Data for processing =
- Opening Delimiter -
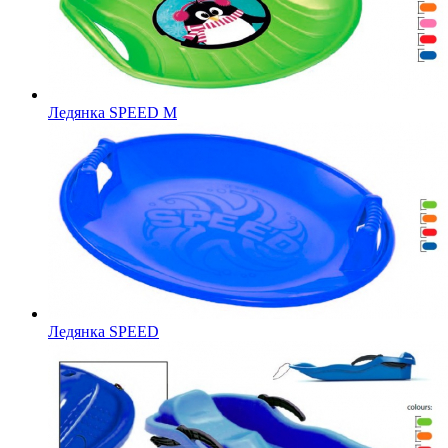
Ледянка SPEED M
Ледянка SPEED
- Closing Delimiter -
- Opening Delimiter -
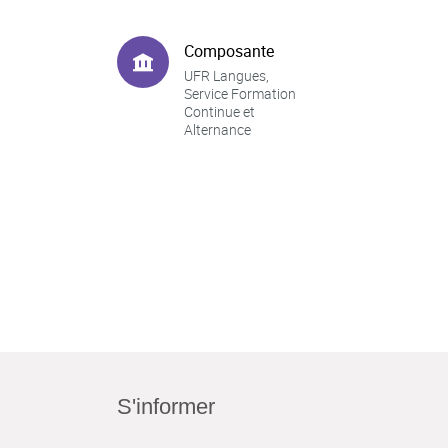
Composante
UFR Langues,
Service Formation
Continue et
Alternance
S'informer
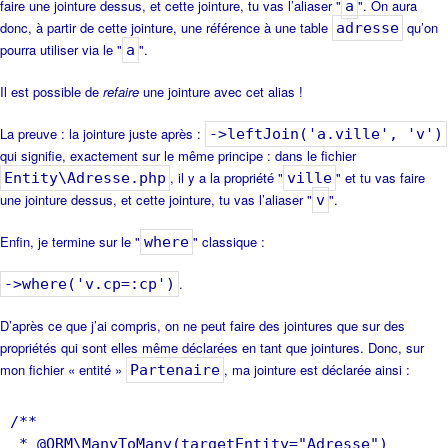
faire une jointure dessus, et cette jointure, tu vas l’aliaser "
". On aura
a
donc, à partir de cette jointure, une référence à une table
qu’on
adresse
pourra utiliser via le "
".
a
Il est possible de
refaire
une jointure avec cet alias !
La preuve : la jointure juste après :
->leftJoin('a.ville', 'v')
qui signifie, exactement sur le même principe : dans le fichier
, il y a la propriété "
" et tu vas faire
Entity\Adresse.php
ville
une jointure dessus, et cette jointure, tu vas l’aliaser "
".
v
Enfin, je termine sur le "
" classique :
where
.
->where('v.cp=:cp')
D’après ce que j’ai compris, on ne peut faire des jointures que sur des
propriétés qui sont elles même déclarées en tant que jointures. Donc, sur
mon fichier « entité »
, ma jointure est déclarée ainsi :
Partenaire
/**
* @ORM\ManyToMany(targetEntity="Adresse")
- Closing Delimiter -
Instructions to follow =
Count how many lines of the data above contain the string "cette", with case counting, and reply with only that number.

Response =
3